Scene geometry reasoning data:
-- -- --

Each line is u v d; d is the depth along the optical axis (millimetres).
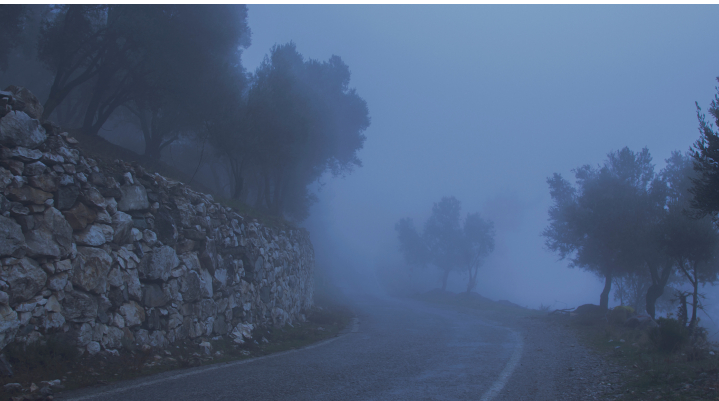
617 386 5934
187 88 15328
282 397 5031
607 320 17062
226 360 7875
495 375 6766
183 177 16672
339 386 5746
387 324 18219
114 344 6758
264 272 13672
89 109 15078
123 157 14055
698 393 5086
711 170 8570
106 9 14531
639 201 20359
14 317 5348
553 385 6062
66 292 6133
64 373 5438
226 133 16438
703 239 13555
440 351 9773
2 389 4551
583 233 23250
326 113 26469
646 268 21438
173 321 8250
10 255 5398
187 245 9117
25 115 5926
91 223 6762
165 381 5672
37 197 5898
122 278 7160
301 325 15961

-- -- --

◆ Task goal ◆
Nothing but the records, restated word for word and stripped of images, belongs in the answer.

◆ Task answer ◆
Each line is u v d; d is the depth along the optical axis (millimetres).
617 386 5934
187 88 15328
282 397 5031
607 320 17062
226 360 7875
495 375 6766
183 177 16672
339 386 5746
387 324 18219
114 344 6758
264 272 13672
89 109 15078
123 157 14055
698 393 5086
711 170 8570
106 9 14531
639 201 20359
14 317 5348
553 385 6062
66 292 6133
64 373 5438
226 133 16438
703 239 13555
440 351 9773
2 389 4551
583 233 23250
326 113 26469
646 268 21438
173 321 8250
10 255 5398
187 245 9117
25 115 5926
91 223 6762
165 381 5672
37 197 5898
122 278 7160
301 325 15961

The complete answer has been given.